= Kingbridge Centre =

The Kingbridge Centre is a conference venue and communications facility in King City, Ontario, Canada. It was designed by Arthur Erickson and built in 1989.

==History==
Eli Hollinshead purchased a 200 acre parcel of land on December 18, 1850. On January 6, 1854, it was sold to John Peterman, who later divided it into 4 parcels, the largest being 120 acre. Peterman sold the largest parcel, on which the Kingbridge Centre now stands, to William McNair for $6,000 on March 6, 1861.

In 1929, the farm was sold to the Toronto company of the Girl Guides of Canada. After a series of repairs to the existing buildings, the camp was relocated to Hawkestone, Ontario.

The property's main facilities were originally built in 1989 by Murray Koffler, the founder of Shoppers Drug Mart and co-founder of Four Seasons Hotels. The site was first named the King Ranch Health Spa and Fitness Resort, and it was designed as a luxury spa facility. It opened in 1989 and operated until 1992, when it fell into receivership and was repossessed by its financier, The Canadian Imperial Bank of Commerce (CIBC). Without viable economic prospects, CIBC adapted the facility to become its "Leadership Centre".
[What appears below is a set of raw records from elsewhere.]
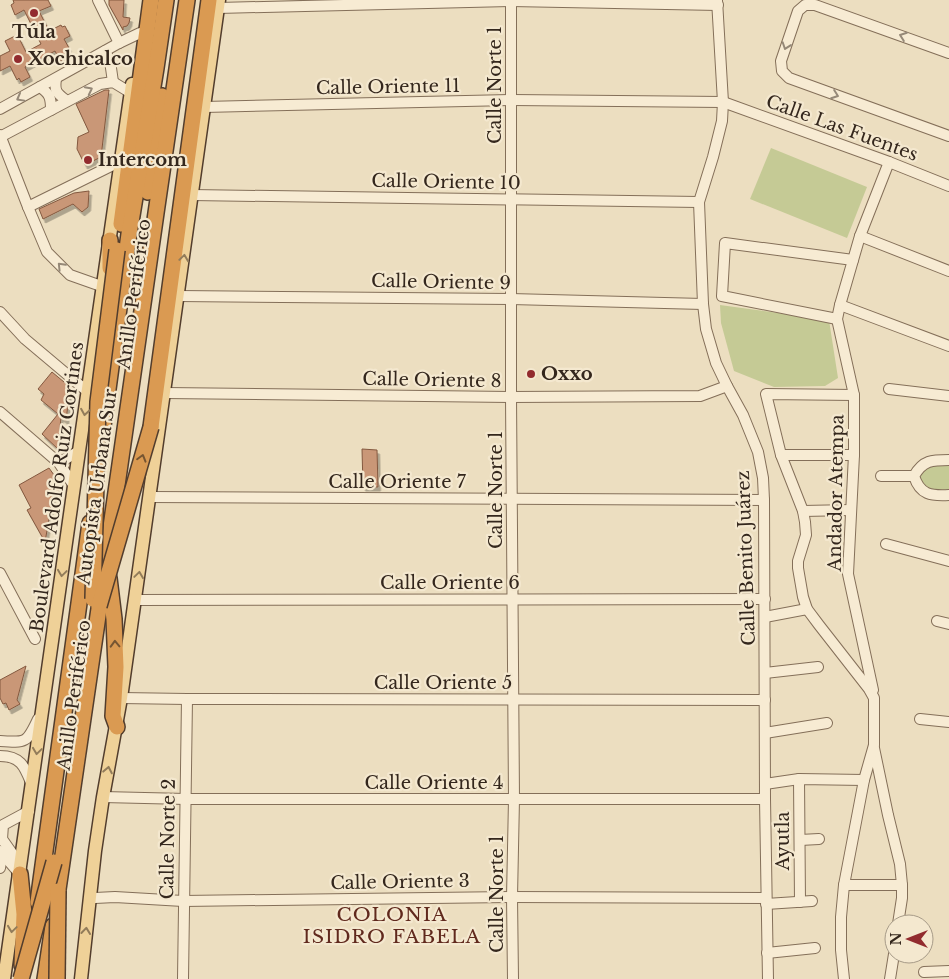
<svg xmlns="http://www.w3.org/2000/svg" width="949" height="979" viewBox="0 0 949 979" font-family="'Libre Baskerville',serif">
<style>
.green{fill:#c5ca95}
.building{fill:#c99777;stroke:#83583f;filter:url(#shadow)}
.lines{fill:none;stroke-linecap:round;stroke-linejoin:round}
.minor-casing{stroke:#846f59;stroke-width:12}
.major-casing{stroke:#523d2d;stroke-width:15}
.highway-casing{stroke:#523d2d;stroke-width:18}
.minor{stroke:#f7ebd3;stroke-width:10}
.major{stroke:#efd198;stroke-width:12}
.highway{stroke:#da9a52;stroke-width:15}
.highway-bridge-casing{stroke:#523d2d;stroke-width:18;stroke-linecap:butt}
.highway-bridge{stroke:#da9a52;stroke-width:15}
.oneway{stroke:#968978}
.oneway2{stroke:#927c5a}
.oneway3{stroke:#765532}
.poi-dot{fill:#922b2e;stroke:#f4e8cf;stroke-width:2}
.labels{text-anchor:middle;dominant-baseline:central;stroke-width:4.5;stroke-linejoin:round;paint-order:stroke}
.poi-label{font-size:18px;font-weight:bold;fill:#34271d;stroke:#f4e8cf;text-anchor:start}
.street-label{font-size:18px;fill:#34271d;stroke:#f4e8cf}
.neighbourhood-label{font-size:19px;letter-spacing:1px;fill:#60291d;stroke:#f4e8cf}
</style>
<defs>
<filter id="shadow"><feDropShadow dx="2.5" dy="4" stdDeviation="0" flood-color="#0004"/></filter>
</defs>
<rect width="100%" height="100%" fill="#ecdec0"/>
<!-- green -->
<g class="green">
<path d="M 771,148 L 867,187 L 847,238 L 750,199 Z"/>
<path d="M 720,305 L 829,320 L 838,378 L 825,386 L 774,387 L 734,371 L 721,323 Z"/>
<path d="M 934,465 L 949,465 L 949,492 L 928,490 L 918,479 C 920,469 926,469 934,465 Z"/>
</g>
<!-- building -->
<g class="building">
<path d="M 13,0 L 48,0 L 51,6 L 39,11 L 49,31 L 61,25 L 62,27 L 65,26 L 70,36 L 64,39 L 69,48 L 66,50 L 70,56 L 60,61 L 55,51 L 25,67 L 30,77 L 21,82 L 19,78 L 17,80 L 10,66 L 0,71 L 0,56 L 10,51 L 5,41 L 15,36 L 16,40 L 19,38 L 26,52 L 41,44 L 24,10 L 15,15 L 11,5 L 14,3 Z"/>
<path d="M 109,0 L 124,0 L 123,17 L 130,18 L 129,23 L 127,26 L 123,27 L 123,30 L 109,5 Z"/>
<path d="M 105,90 L 109,90 L 101,157 L 85,165 L 77,149 L 78,137 L 89,132 L 76,104 Z"/>
<path d="M 89,191 L 88,207 L 82,212 L 73,204 L 43,219 L 39,209 L 74,193 Z"/>
<path d="M 52,372 L 70,387 L 66,421 L 61,417 L 58,449 L 42,434 L 58,414 L 41,400 L 44,394 L 38,389 Z"/>
<path d="M 362,449 L 377,450 L 378,487 L 363,487 Z"/>
<path d="M 49,468 L 59,482 L 59,493 L 53,496 L 45,542 L 27,510 L 31,508 L 19,485 Z"/>
<path d="M 26,666 L 17,700 L 20,704 L 9,710 L 6,703 L 3,704 L 0,698 L 0,680 Z"/>
</g>
<g class="lines">
<defs>
<g id="minor">
<path d="M 98,0 L 119,43"/>
<path d="M 511,0 L 511,397 L 514,799 L 512,897 L 513,979"/>
<path d="M 717,0 L 723,102 L 722,121 L 713,157 L 699,202 L 703,304 L 706,329 L 716,363 L 727,386 L 743,415 L 758,452 L 763,478 L 764,500 L 765,799 L 768,979"/>
<path d="M 218,8 L 511,1 L 718,5"/>
<path d="M 105,51 L 110,61 L 113,82"/>
<path d="M 949,53 L 815,5 L 805,5 L 798,11 L 781,61 L 782,71 L 789,78 L 949,136"/>
<path d="M 56,79 C 54,92 57,93 67,101"/>
<path d="M 40,87 C 50,94 51,98 51,110"/>
<path d="M 204,107 L 512,100 L 723,102 L 889,162 L 949,186"/>
<path d="M 0,109 L 119,43 L 140,33"/>
<path d="M 0,135 L 28,207 L 47,252 L 70,275 L 104,287"/>
<path d="M 0,137 L 100,84 L 113,82 L 131,93"/>
<path d="M 192,195 L 699,202"/>
<path d="M 28,207 L 121,161"/>
<path d="M 860,236 L 949,271"/>
<path d="M 179,296 L 511,299 L 703,304"/>
<path d="M 840,305 L 949,346"/>
<path d="M 0,312 L 25,339 L 88,392"/>
<path d="M 837,319 L 722,296 L 725,243 L 853,260"/>
<path d="M 889,389 L 949,396"/>
<path d="M 165,393 L 511,397 L 700,396 L 727,386"/>
<path d="M 0,412 L 59,463 L 74,486"/>
<path d="M 781,455 L 854,455"/>
<path d="M 949,460 C 932,460 923,460 914,476 C 920,495 931,496 949,495"/>
<path d="M 59,463 L 79,451"/>
<path d="M 881,476 L 914,476"/>
<path d="M 150,497 L 764,500"/>
<path d="M 803,511 L 851,510"/>
<path d="M 886,544 L 949,561"/>
<path d="M 0,573 L 35,639"/>
<path d="M 135,600 L 765,599"/>
<path d="M 765,617 L 807,609"/>
<path d="M 937,621 L 949,624"/>
<path d="M 765,673 L 818,667"/>
<path d="M 873,690 L 848,574 L 854,455 L 854,395 L 837,319 L 840,305 L 860,236 L 889,162"/>
<path d="M 121,698 L 187,699 L 765,700"/>
<path d="M 920,719 L 949,722"/>
<path d="M 765,733 L 827,723"/>
<path d="M 0,741 C 26,743 27,743 38,719"/>
<path d="M 874,748 L 888,815 L 900,864 L 902,885 L 902,898 L 898,924"/>
<path d="M 0,756 C 22,756 25,768 32,785"/>
<path d="M 799,779 L 800,902"/>
<path d="M 765,784 L 799,779 L 864,780"/>
<path d="M 103,797 L 186,799 L 765,799"/>
<path d="M 800,840 L 819,839"/>
<path d="M 0,851 L 19,873"/>
<path d="M 21,866 L 2,839 L 3,825 L 29,811"/>
<path d="M 0,868 L 2,854"/>
<path d="M 844,885 L 902,885"/>
<path d="M 95,898 L 115,897 L 183,901 L 512,897 L 766,898"/>
<path d="M 766,904 L 812,901"/>
<path d="M 767,953 L 815,948"/>
<path d="M 924,972 L 949,971"/>
<path d="M 183,979 L 187,699"/>
<path d="M 844,979 L 841,950 L 841,917 L 844,885 L 864,780 L 874,745 L 874,698 L 869,689 L 819,625 L 807,609 L 803,597 L 798,568 L 798,561 L 806,535 L 805,522 L 803,511 L 781,455 L 766,394 L 854,395"/>
<path d="M 890,979 L 894,954"/>
</g>
<g id="major">
<path d="M 4,979 L 79,451 L 132,84"/>
<path d="M 81,979 L 95,851 L 103,797 L 121,698 L 219,0"/>
</g>
<g id="highway">
<path d="M 148,192 L 162,96"/>
<path d="M 121,224 L 151,0"/>
<path d="M 110,240 L 110,268"/>
<path d="M 103,426 L 129,234 L 156,68 L 166,0"/>
<path d="M 151,427 L 209,0"/>
<path d="M 105,569 L 156,213 L 187,0"/>
<path d="M 109,578 L 114,619 L 116,667 L 113,716 L 117,727"/>
<path d="M 20,874 L 24,914 L 22,965"/>
<path d="M 38,902 L 90,523"/>
<path d="M 56,903 L 101,595"/>
<path d="M 45,979 L 53,926"/>
</g>
</defs>
<!-- minor casing -->
<use href="#minor" class="minor-casing"/>
<!-- major casing -->
<use href="#major" class="major-casing"/>
<!-- highway casing -->
<use href="#highway" class="highway-casing"/>
<!-- minor -->
<use href="#minor" class="minor"/>
<!-- major -->
<use href="#major" class="major"/>
<!-- highway -->
<use href="#highway" class="highway"/>
<defs>
<g id="highway-bridge">
<path d="M 93,599 L 98,402 L 117,250"/>
<path d="M 99,606 L 151,427"/>
<path d="M 21,979 L 54,862"/>
<path d="M 57,979 L 58,891"/>
</g>
</defs>
<!-- highway-bridge casing -->
<use href="#highway-bridge" class="highway-bridge-casing"/>
<!-- highway-bridge -->
<use href="#highway-bridge" class="highway-bridge"/>
</g>
<!-- one-way arrows -->
<defs><path id="oneway-chevron" d="M-2-3.5L2.5 0L-2 3.5" fill="none" stroke-width="1.6" stroke-linecap="round" stroke-linejoin="round" transform="scale(1.25)"/></defs>
<g class="oneway">
<use href="#oneway-chevron" transform="translate(903 36) rotate(-160)"/>
<use href="#oneway-chevron" transform="translate(786 46) rotate(109)"/>
<use href="#oneway-chevron" transform="translate(89 90) rotate(-27)"/>
<use href="#oneway-chevron" transform="translate(835 95) rotate(20)"/>
<use href="#oneway-chevron" transform="translate(20 98) rotate(151)"/>
<use href="#oneway-chevron" transform="translate(61 266) rotate(-134)"/>
</g>
<g class="oneway2">
<use href="#oneway-chevron" transform="translate(184 258) rotate(-82)"/>
<use href="#oneway-chevron" transform="translate(85 412) rotate(99)"/>
<use href="#oneway-chevron" transform="translate(62 573) rotate(98)"/>
<use href="#oneway-chevron" transform="translate(139 575) rotate(-82)"/>
<use href="#oneway-chevron" transform="translate(37 751) rotate(98)"/>
<use href="#oneway-chevron" transform="translate(108 770) rotate(-79)"/>
<use href="#oneway-chevron" transform="translate(12 929) rotate(98)"/>
<use href="#oneway-chevron" transform="translate(86 931) rotate(-84)"/>
</g>
<g class="oneway3">
<use href="#oneway-chevron" transform="translate(142 458) rotate(-74)"/>
<use href="#oneway-chevron" transform="translate(115 644) rotate(-92)"/>
</g>
<!-- markers -->
<g class="poi-dot">
<circle cx="34" cy="13" r="5"/>
<circle cx="18" cy="59" r="5"/>
<circle cx="88" cy="160" r="5"/>
<circle cx="531" cy="374" r="5"/>
</g>
<g class="labels">
<!-- poi labels -->
<g class="poi-label">
<text x="34" y="32" text-anchor="middle">Túla</text>
<text x="28" y="59">Xochicalco</text>
<text x="98" y="160">Intercom</text>
<text x="541" y="374">Oxxo</text>
</g>
<!-- street labels -->
<g class="street-label">
<text transform="translate(495 85) rotate(-90)">Calle Norte 1</text>
<text transform="translate(388 87) rotate(-1)">Calle Oriente 11</text>
<text transform="translate(842 128) rotate(20)">Calle Las Fuentes</text>
<text transform="translate(446 182) rotate(1)">Calle Oriente 10</text>
<text transform="translate(441 282) rotate(1)">Calle Oriente 9</text>
<text transform="translate(134 294) rotate(-82)">Anillo Periférico</text>
<text transform="translate(432 380) rotate(1)">Calle Oriente 8</text>
<text x="397" y="482">Calle Oriente 7</text>
<text transform="translate(57 487) rotate(-82)">Boulevard Adolfo Ruiz Cortines</text>
<text transform="translate(97 487) rotate(-82)">Autopista Urbana Sur</text>
<text transform="translate(496 490) rotate(-90)">Calle Norte 1</text>
<text transform="translate(836 493) rotate(-89)">Andador Atempa</text>
<text transform="translate(746 558) rotate(-92)">Calle Benito Juárez</text>
<text x="450" y="583">Calle Oriente 6</text>
<text x="443" y="683">Calle Oriente 5</text>
<text transform="translate(74 695) rotate(-82)">Anillo Periférico</text>
<text x="434" y="783">Calle Oriente 4</text>
<text transform="translate(168 839) rotate(-89)">Calle Norte 2</text>
<text transform="translate(783 841) rotate(-90)">Ayutla</text>
<text transform="translate(400 882) rotate(-1)">Calle Oriente 3</text>
<text transform="translate(497 894) rotate(-90)">Calle Norte 1</text>
</g>
<!-- neighbourhood labels -->
<g class="neighbourhood-label">
<text x="392" y="914">COLONIA<tspan x="392" dy="22">ISIDRO FABELA</tspan></text>
</g>
</g>
<!-- north arrow -->
<g transform="translate(909 939) rotate(270)"><circle r="24" fill="#f4e8cf" stroke="#a79b88"/>
<path d="M0-4L9 19L0 12L-9 19Z" fill="#922b2e"/>
<text y="-8" font-size="14" font-weight="bold" text-anchor="middle" fill="#34271d">N</text>
</g>
</svg>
In 1996, the secretive Bilderberg Group held its annual meeting here.

In 2001, the site was sold to John Abele, co-founder of Boston Scientific, who transformed it into its current use as a conference centre. Upon Abele's retirement in 2021, the facility was entrusted to the Pathak Family Trust and Ekagrata Inc., with Prashant Pathak becoming its chairman.
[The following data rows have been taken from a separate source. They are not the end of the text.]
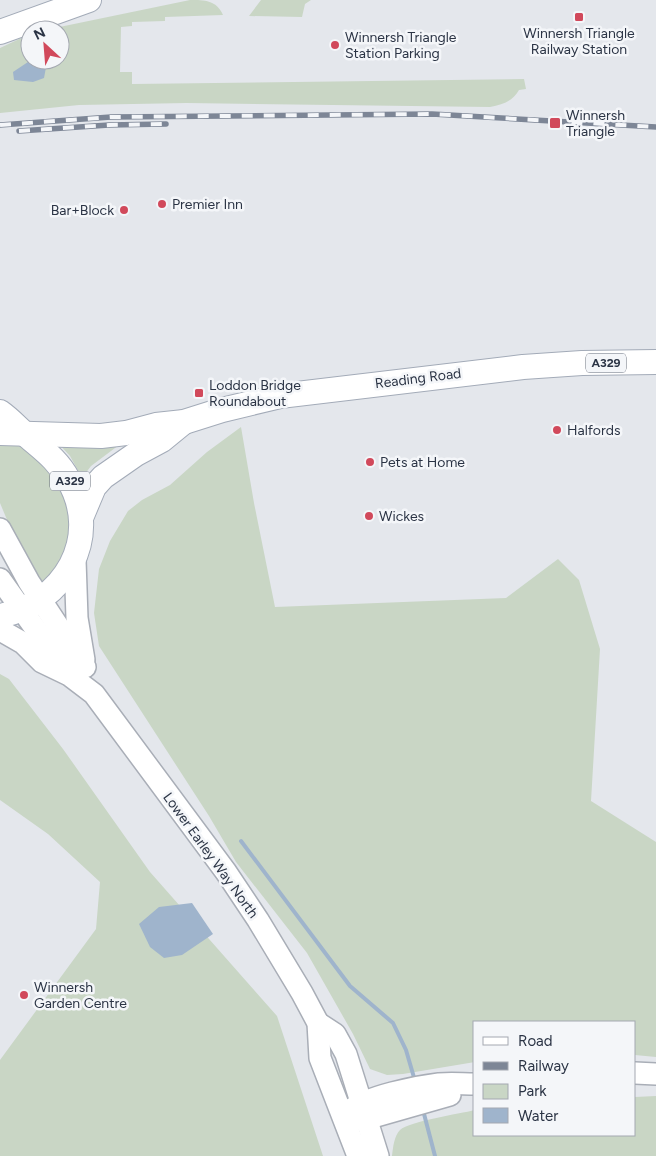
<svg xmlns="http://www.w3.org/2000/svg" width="656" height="1156" font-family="Figtree,sans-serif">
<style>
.green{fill:#c9d6c5}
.water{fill:#9fb4cc}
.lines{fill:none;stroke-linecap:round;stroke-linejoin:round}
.stream{stroke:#9fb4cc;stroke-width:4}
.secondary-casing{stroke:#a9aeb7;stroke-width:24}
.primary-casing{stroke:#a3abb8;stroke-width:26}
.secondary{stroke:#fff;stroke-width:21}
.primary{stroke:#fff;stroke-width:24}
.rail-casing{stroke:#7d8696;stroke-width:5.5}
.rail{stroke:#f4f6f9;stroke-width:4;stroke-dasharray:11;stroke-linecap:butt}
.poi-dot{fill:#d1495b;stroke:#f4f6f9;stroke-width:2}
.labels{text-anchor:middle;stroke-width:5;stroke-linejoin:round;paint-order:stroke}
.shield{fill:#f4f6f9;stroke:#676e7b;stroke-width:1}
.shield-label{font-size:12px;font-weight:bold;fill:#2b3445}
.poi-label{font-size:14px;fill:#2b3445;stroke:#f4f6f9;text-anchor:start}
.street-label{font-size:14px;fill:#2b3445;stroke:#f4f6f9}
</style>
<rect width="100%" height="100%" fill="#e4e7ec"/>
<!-- green -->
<g class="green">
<path d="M190,0c15,0 26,0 33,15l-58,2v4l-33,1v4l-11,1 -1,45h12v12l392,-5 2,10 -7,1c-7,12 -16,14 -29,17l-303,-4 -108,2 -79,8v-65l30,-14v26h30v-30h-15z"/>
<polygon points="261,0 311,0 305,4 302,17 249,16"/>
<polygon points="241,427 254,503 275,607 506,598 558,559 579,580 600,649 591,801 656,842 656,1057 635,1055 635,1022 475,1022 475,1062 403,1074 387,1075 370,1069 353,1034 307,953 236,862 209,816 99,646 94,613 99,569 110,541 128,511 142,500 170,485 207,452"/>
<polygon points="0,441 16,445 30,451 51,469 70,504 70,536 64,551 53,571 40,584 13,534 0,503"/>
<polygon points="123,442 91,466 85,474 89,483 86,485 70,456 59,444"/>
<polygon points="0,674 9,679 63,749 150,872 277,1016 323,1156 0,1156 0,1060 96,929 100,882 48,834 0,800"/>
<path d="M656,1096v60h-264c1,-8 2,-20 8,-26 10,-9 59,-16 75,-20v25h160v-38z"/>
</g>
<!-- water -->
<g class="water">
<polygon points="31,60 43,60 47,62 44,78 33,82 14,80 13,72"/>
<polygon points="192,903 213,934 182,955 164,958 150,947 139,924 159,907"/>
</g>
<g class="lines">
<!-- stream -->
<g class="stream">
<polyline points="241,841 350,986 393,1023 406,1050 415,1081"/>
<polyline points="423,1110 435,1156"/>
</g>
<defs>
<g id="secondary">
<polyline points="0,529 29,582 85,667"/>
<polyline points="75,560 77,618 84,660"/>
<polyline points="0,579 67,673"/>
<polyline points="0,630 23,643 42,662 69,675 94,694 226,872 258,920 302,993 318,1023 320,1058 358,1156"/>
<polyline points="318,1023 335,1034 346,1054 378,1156"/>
<polyline points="635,1073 656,1074"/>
<path d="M349,1111c19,-15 66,-24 90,-27 12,-1 24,0 36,0"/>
<polyline points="354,1119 366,1119 450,1095"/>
</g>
<g id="primary">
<polyline points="0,32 89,0"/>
<path d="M0,412c10,7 17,15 26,23 16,14 32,25 42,44 35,59 -4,124 -68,137"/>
<polyline points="0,433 101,436 126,433 156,425 184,422 222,410 280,396 523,367 582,363 656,362"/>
<polyline points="81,518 94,487 103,477 136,454 162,440 184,422"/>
</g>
</defs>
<!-- secondary casing -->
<use href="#secondary" class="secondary-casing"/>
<!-- primary casing -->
<use href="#primary" class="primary-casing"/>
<!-- secondary -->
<use href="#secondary" class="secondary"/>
<!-- primary -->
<use href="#primary" class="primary"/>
<defs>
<g id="rail">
<polyline points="0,125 111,117 432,114 656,127"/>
<polyline points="19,131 109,125 166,124"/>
</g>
</defs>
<!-- rail casing -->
<use href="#rail" class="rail-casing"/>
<!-- rail -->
<use href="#rail" class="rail"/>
</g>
<!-- markers -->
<g class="poi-dot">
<rect x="574" y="12" width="10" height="10" rx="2.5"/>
<circle cx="335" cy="45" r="5"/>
<rect x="549" y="117" width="12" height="12" rx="2.5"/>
<circle cx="162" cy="204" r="5"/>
<circle cx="124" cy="210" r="5"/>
<rect x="194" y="388" width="10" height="10" rx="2.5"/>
<circle cx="557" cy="430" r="5"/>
<circle cx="370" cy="462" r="5"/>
<circle cx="369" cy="516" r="5"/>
<circle cx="24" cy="995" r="5"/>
</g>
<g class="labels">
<!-- shield labels -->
<g class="shield">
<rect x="586" y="353.5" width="40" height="19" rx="4"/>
<rect x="50" y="471.5" width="40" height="19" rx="4"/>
</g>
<g class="shield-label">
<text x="606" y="367">A329</text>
<text x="70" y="485">A329</text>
</g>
<!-- poi labels -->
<g class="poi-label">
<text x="579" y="38" text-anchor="middle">Winnersh Triangle<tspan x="579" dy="16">Railway Station</tspan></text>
<text x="345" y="42">Winnersh Triangle<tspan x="345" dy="16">Station Parking</tspan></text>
<text x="566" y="120">Winnersh<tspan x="566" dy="16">Triangle</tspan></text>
<text x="172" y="209">Premier Inn</text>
<text x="114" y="215" text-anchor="end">Bar+Block</text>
<text x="209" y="390">Loddon Bridge<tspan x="209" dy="16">Roundabout</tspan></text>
<text x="567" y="435">Halfords</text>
<text x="380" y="467">Pets at Home</text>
<text x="379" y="521">Wickes</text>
<text x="34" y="992">Winnersh<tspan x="34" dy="16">Garden Centre</tspan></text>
</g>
<!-- street labels -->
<g class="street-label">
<text transform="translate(418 378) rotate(-7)" y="5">Reading Road</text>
<text transform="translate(211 855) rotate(54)" y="5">Lower Earley Way North</text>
</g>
</g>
<!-- legend -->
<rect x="473" y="1021" width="162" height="115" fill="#f4f6f9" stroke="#a4a8b1"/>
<rect x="483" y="1037" width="25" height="8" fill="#ffffff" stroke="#a4a8b1"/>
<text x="518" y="1046" font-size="15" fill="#2b3445">Road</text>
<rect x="483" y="1062" width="25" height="8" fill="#7d8696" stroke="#a4a8b1"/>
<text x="518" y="1071" font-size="15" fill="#2b3445">Railway</text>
<rect x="483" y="1084" width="25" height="15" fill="#c9d6c5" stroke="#a4a8b1"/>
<text x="518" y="1096" font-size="15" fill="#2b3445">Park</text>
<rect x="483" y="1108" width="25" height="15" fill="#9fb4cc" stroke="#a4a8b1"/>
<text x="518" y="1121" font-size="15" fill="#2b3445">Water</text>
<!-- north arrow -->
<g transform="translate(45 45) rotate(334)"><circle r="24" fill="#f4f6f9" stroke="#a4a8b1"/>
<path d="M0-4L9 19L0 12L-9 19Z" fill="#d1495b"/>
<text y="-8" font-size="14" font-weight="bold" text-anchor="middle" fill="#2b3445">N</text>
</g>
</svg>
During the COVID-19 pandemic in Ontario, the facility was used for temporary transitional shelter for individuals to self-isolate, in a partnership with the regional government of York and the Salvation Army.

== Aerodrome ==
The centre has a helipad registered in the Canada Flight Supplement under the identifier CKC3. It can accommodate helicopters up to 43.3 ft long.